§ TASK DETAILS: Exact reproduction required: the lines below from the line with "A proofreading session" to the line with "Picture 3: One", both ends included, and no others.
- - -
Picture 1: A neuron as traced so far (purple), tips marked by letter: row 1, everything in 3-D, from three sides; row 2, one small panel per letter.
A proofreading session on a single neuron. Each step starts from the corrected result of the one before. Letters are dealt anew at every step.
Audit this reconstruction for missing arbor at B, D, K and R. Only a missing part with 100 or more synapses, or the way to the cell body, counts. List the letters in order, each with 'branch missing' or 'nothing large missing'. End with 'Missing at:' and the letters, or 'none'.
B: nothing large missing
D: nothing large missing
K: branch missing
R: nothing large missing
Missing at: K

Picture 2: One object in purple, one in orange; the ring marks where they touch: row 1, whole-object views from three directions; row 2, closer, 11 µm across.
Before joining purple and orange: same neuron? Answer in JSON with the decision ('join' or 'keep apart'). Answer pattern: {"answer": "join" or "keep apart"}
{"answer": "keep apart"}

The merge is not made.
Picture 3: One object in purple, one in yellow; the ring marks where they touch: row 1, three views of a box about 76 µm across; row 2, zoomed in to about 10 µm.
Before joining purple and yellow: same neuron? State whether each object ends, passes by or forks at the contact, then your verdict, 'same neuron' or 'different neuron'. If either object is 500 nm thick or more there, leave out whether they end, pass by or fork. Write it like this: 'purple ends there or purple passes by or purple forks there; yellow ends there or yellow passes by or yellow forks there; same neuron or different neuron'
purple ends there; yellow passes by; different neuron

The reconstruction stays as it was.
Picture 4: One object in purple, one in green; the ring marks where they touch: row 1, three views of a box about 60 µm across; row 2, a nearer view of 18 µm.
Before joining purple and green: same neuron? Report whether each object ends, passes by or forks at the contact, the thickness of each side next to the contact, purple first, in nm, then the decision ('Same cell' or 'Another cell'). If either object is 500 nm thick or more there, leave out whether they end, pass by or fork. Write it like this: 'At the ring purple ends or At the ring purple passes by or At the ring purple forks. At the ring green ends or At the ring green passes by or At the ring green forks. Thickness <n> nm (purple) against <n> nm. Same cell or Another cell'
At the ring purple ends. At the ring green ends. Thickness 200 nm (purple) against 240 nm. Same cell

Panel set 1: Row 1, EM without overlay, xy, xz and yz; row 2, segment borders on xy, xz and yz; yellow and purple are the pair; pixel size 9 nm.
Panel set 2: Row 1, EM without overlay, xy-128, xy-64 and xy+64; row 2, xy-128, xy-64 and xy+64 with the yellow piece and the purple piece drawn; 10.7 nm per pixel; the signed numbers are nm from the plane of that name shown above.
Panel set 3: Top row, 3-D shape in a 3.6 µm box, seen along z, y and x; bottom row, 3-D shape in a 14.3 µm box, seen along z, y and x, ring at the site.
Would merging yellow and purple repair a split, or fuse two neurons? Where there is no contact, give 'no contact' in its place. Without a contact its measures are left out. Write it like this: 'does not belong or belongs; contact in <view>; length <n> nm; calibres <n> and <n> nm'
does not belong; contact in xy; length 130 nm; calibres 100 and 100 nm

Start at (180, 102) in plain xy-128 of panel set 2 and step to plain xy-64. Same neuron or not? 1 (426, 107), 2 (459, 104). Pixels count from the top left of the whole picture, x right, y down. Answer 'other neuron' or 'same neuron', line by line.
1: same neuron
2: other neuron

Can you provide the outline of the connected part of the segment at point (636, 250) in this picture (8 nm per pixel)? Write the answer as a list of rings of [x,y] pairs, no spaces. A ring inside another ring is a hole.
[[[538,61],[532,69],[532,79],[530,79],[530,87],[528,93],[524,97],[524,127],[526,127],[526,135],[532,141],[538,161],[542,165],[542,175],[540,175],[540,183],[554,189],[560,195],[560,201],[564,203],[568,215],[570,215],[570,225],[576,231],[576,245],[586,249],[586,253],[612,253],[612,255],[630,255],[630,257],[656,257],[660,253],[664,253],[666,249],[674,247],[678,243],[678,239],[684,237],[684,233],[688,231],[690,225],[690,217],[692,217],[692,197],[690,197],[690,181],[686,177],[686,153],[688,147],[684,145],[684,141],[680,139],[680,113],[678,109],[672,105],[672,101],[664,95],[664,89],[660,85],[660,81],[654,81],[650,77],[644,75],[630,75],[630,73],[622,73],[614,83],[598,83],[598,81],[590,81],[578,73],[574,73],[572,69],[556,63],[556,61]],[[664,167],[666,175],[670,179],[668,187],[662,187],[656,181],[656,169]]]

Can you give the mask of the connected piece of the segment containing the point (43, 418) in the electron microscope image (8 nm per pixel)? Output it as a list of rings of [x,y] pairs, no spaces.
- - -
§ ANSWER TO THIS PROBLEM:
A proofreading session on a single neuron. Each step starts from the corrected result of the one before. Letters are dealt anew at every step.
Audit this reconstruction for missing arbor at B, D, K and R. Only a missing part with 100 or more synapses, or the way to the cell body, counts. List the letters in order, each with 'branch missing' or 'nothing large missing'. End with 'Missing at:' and the letters, or 'none'.
B: nothing large missing
D: nothing large missing
K: branch missing
R: nothing large missing
Missing at: K

Picture 2: One object in purple, one in orange; the ring marks where they touch: row 1, whole-object views from three directions; row 2, closer, 11 µm across.
Before joining purple and orange: same neuron? Answer in JSON with the decision ('join' or 'keep apart'). Answer pattern: {"answer": "join" or "keep apart"}
{"answer": "keep apart"}

The merge is not made.
Picture 3: One object in purple, one in yellow; the ring marks where they touch: row 1, three views of a box about 76 µm across; row 2, zoomed in to about 10 µm.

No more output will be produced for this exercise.